# New tires for the Cruze (all around)



## 2015LT2 (Jan 20, 2017)

I decided to go with these: https://www.tirerack.com/tires/tire...MI8NXDqJy74QIVzUU3Ch0I4gKnEAEYASABEgLN1PD_BwE

I have heard _mostly _good things about them, and they cost less than the Michelins. So far I am happy with them.


----------



## Taxman (Aug 10, 2017)

Everything costs less than Michelin. 
And a lot of tires are better than Michelin. 
The Latitude Tour HP tires on my ML350 are downright frightening in the snow, LRR Goodyear Assurance on the Cruze are much better in snow than those. 

Any of Continental's "DWS" tires offer very good all season traction.


----------



## jblackburn (Apr 14, 2012)

Yup, I dislike my MXM4. 

And have loved the Conti PureContact and DWS I've owned. 
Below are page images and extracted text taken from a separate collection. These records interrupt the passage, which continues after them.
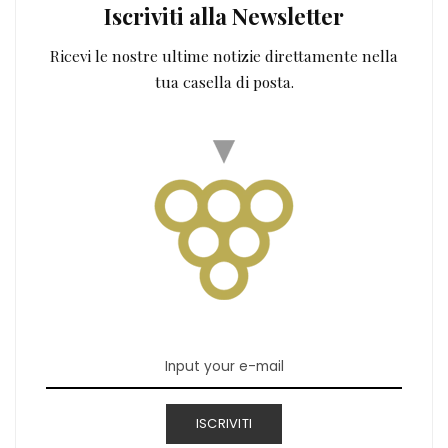
Iscriviti alla Newsletter
Ricevi le nostre ultime notizie direttamente nella
tua casella di posta.
ISCRIVITI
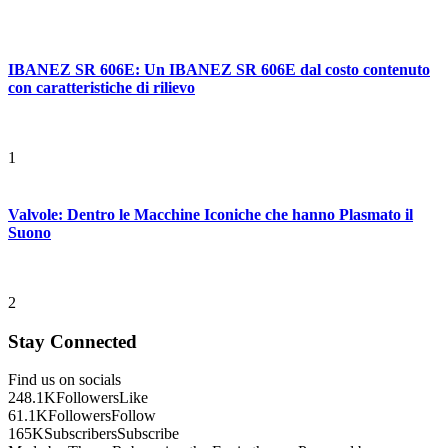
IBANEZ SR 606E: Un IBANEZ SR 606E dal costo contenuto
con caratteristiche di rilievo
1
Valvole: Dentro le Macchine Iconiche che hanno Plasmato il
Suono
2
Stay Connected
Find us on socials
248.1K
Followers
Like
61.1K
Followers
Follow
165K
Subscribers
Subscribe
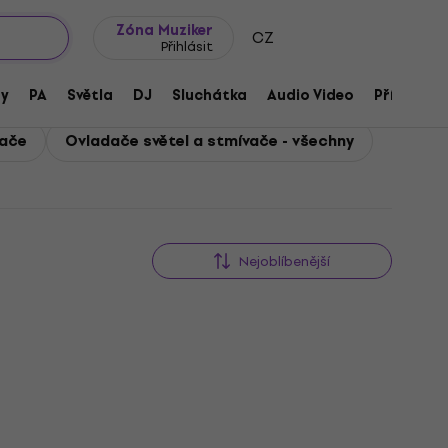
wroomy
Tipy na dárky
Často kladené otázky
Blog
Zóna Muziker
CZ
Přihlásit
ny
PA
Světla
DJ
Sluchátka
Audio Video
Příslušens
vače
Ovladače světel a stmívače - všechny
Nejoblíbenější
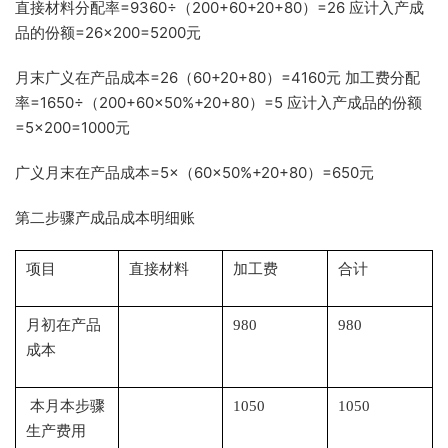
直接材料分配率=9360÷（200+60+20+80）=26 应计入产成
品的份额=26×200=5200元
月末广义在产品成本=26（60+20+80）=4160元 加工费分配
率=1650÷（200+60×50%+20+80）=5 应计入产成品的份额
=5×200=1000元
广义月末在产品成本=5×（60×50%+20+80）=650元
第二步骤产成品成本明细账
项目
直接材料
加工费
合计
月初在产品
980
980
成本
本月本步骤
1050
1050
生产费用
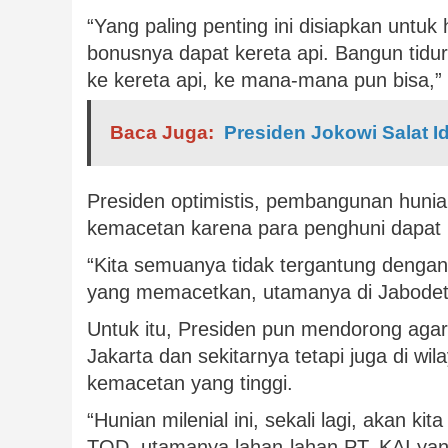
“Yang paling penting ini disiapkan untuk 
bonusnya dapat kereta api. Bangun tidu
ke kereta api, ke mana-mana pun bisa,” 
Baca Juga:
Presiden Jokowi Salat I
Presiden optimistis, pembangunan huni
kemacetan karena para penghuni dapat be
“Kita semuanya tidak tergantung dengan
yang memacetkan, utamanya di Jabodeta
Untuk itu, Presiden pun mendorong agar
Jakarta dan sekitarnya tetapi juga di wi
kemacetan yang tinggi.
“Hunian milenial ini, sekali lagi, akan 
TOD, utamanya lahan-lahan PT. KAI yang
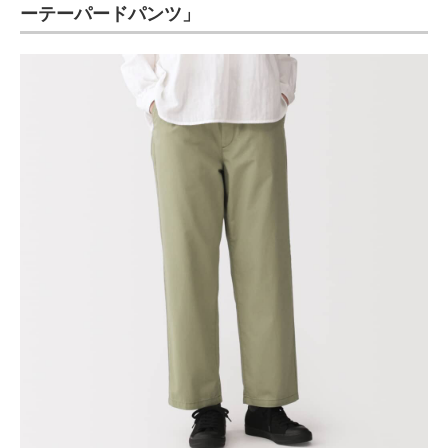
ーテーパードパンツ」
The 2016 will probably get a set of either Conti or Pirelli when I replace these soon. They're nearing the end of their life. 

Sent from my SM-G950U using Tapatalk


----------



## Thebigzeus (Dec 2, 2018)

I got the Control Contact Tour A/S Plus last month, finally got to try them to in the rain today, great tire! Wonder if they're actually an 80k mile tire though


----------



## MP81 (Jul 20, 2015)

Definitely looks like a solid tire - and certainly seems to be, as they're #1 in that performance category on Tire Rack.


----------



## mechguy78 (Jun 6, 2016)

I ran the True contacts for a couple years and they were a good all around tire for me. I just wasn’t pleased with the mileage out of them, 60k on a 90k tire.


----------